One stage, intentional practices are those that we choose to do to transform the way we show up in the world. Through new practices we increase choice and alignment with our values. To garner a change in our criminal justice system and make it just, we must practice, ultimately controlling the functioning of our minds.

As a Black woman, I considered the expectations I have for myself, for my daughter, and for my country. I see how women of color are held to impossible standards and the suffering they endure when they fall short of imposed expectations. As a legal professional, I contemplated my responsibility to our criminal legal system, a system that often holds the lives of individuals and concerns the basic right of freedom in human hands. As a DEI professional, I envisioned my capacity to help clear the fog associated with bias and center marginalized perspectives for privileged identities. Despite being told “no” or to “stay in your place,” I know that “we shall overcome.” Remaining grounded in optimism, faith, truth, and service, I might be exhausted but I am not finished, because this is the moment in the American experiment that I was made for. This is the moment where the foundational principles of justice, fairness, diversity, equity, and inclusion are more important than ever. This is why it is imperative to follow ABA Resolution 107 and make DEI training a mandatory component of attorney training. ABA Resolution 107 (adopted Feb. 8, 2016). “The light of America’s promise will always burn bright as long as we never give up and as long as we keep fighting.” Vice President Kamala Harris.

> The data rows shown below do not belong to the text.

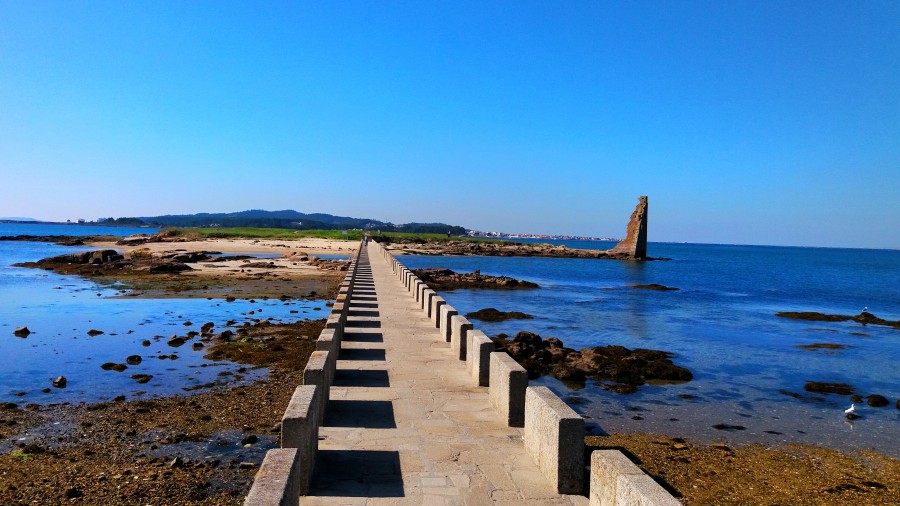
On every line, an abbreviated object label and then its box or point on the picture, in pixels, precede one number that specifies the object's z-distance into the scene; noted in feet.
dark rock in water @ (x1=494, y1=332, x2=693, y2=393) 45.14
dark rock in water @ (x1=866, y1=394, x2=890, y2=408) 42.24
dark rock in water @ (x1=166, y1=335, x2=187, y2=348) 50.33
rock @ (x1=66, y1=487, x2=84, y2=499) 21.26
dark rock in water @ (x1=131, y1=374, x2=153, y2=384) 38.45
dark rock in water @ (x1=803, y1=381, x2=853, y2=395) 46.16
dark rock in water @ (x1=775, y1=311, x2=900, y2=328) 95.04
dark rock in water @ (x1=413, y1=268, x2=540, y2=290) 121.60
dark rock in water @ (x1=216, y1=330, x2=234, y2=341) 52.90
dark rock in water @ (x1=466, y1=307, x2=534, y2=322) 77.15
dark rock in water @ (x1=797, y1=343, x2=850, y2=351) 68.28
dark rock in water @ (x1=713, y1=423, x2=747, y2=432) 34.50
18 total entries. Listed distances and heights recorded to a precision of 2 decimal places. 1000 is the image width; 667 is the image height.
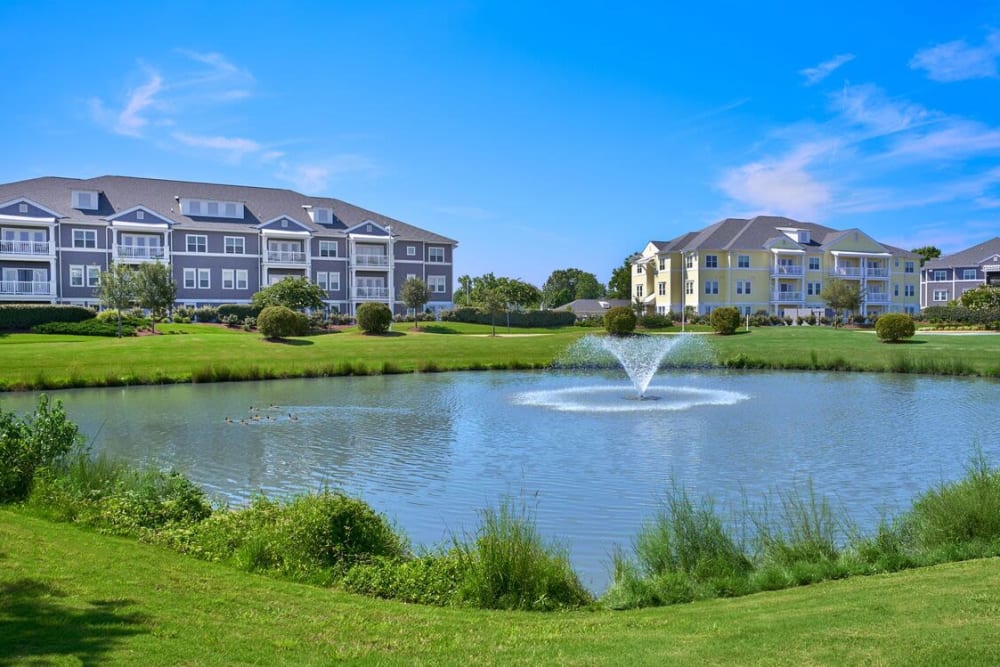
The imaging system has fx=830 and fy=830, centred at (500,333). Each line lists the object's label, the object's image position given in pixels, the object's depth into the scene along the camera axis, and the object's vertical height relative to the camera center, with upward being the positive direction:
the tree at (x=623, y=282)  124.81 +6.31
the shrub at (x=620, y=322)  55.36 +0.05
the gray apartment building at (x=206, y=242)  61.91 +6.82
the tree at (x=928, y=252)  131.25 +11.07
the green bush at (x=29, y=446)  11.04 -1.66
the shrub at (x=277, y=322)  48.44 +0.14
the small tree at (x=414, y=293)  65.44 +2.43
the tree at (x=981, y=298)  72.61 +2.11
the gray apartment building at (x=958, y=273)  99.75 +6.01
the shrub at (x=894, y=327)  48.75 -0.33
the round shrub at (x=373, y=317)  54.50 +0.46
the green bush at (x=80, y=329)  50.16 -0.21
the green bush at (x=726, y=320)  57.16 +0.15
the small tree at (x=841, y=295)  73.00 +2.35
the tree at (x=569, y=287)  149.25 +6.59
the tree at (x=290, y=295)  58.78 +2.08
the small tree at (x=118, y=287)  51.44 +2.36
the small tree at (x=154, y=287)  53.97 +2.49
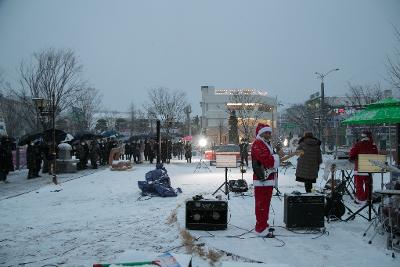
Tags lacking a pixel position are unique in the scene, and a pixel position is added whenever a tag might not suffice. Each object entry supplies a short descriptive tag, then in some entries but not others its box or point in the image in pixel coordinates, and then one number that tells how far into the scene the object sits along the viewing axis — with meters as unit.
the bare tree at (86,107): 39.58
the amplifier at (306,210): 7.02
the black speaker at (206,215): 7.25
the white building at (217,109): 73.56
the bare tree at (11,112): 35.99
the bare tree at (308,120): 45.28
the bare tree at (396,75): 15.20
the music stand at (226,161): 10.88
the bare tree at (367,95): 37.41
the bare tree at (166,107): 47.00
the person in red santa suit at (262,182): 6.88
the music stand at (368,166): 7.25
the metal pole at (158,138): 16.98
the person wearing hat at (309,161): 9.37
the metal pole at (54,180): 14.87
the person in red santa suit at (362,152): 9.94
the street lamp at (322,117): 28.88
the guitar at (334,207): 7.87
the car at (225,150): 26.32
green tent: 9.01
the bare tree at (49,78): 26.83
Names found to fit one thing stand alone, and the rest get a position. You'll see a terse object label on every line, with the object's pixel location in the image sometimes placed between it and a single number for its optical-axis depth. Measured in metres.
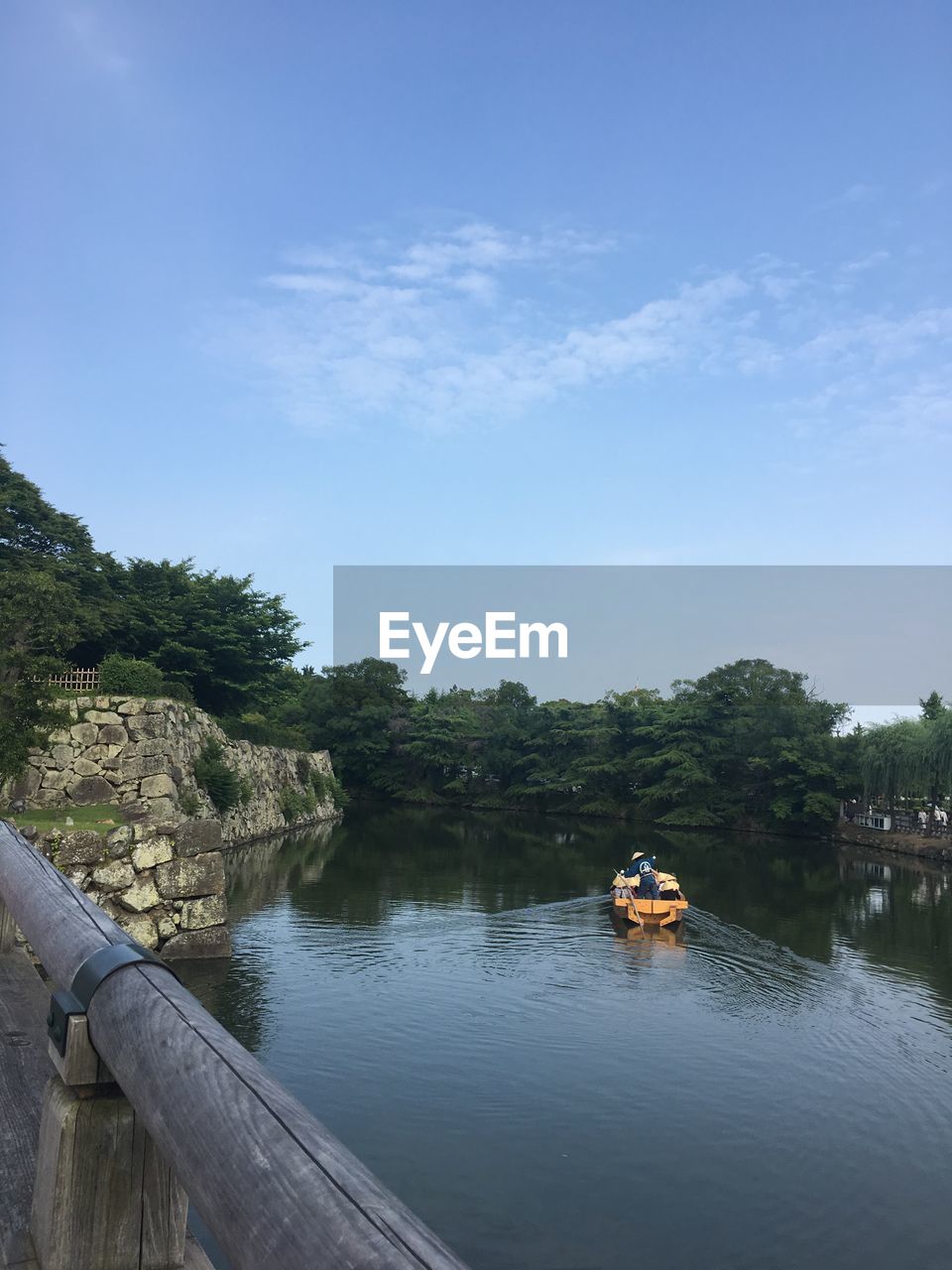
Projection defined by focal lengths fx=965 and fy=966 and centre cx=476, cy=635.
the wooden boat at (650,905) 16.80
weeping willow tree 33.94
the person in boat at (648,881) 17.12
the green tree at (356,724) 57.34
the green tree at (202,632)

Addressing these five DEI myths can help us to better understand our multifaceted selves and value the labor of all the perspectives in the theater. Considering the bias underlying the foundation of our legal analysis can help us see more clearly and engage more critically with ourselves and others, not just as stakeholders in this system, but as multifaceted individuals. A color-conscious ideology, grounded in the principles of fairness and justice that leads to a cultural cohesion in our system where we recognize and value other perspectives and the flaws in our own, with unrelenting conscious practice may lead to a better, more equitable legal system. An improved understanding of ourselves and an improved appreciation of other perspectives will produce better results in our legal system and ultimately a better America.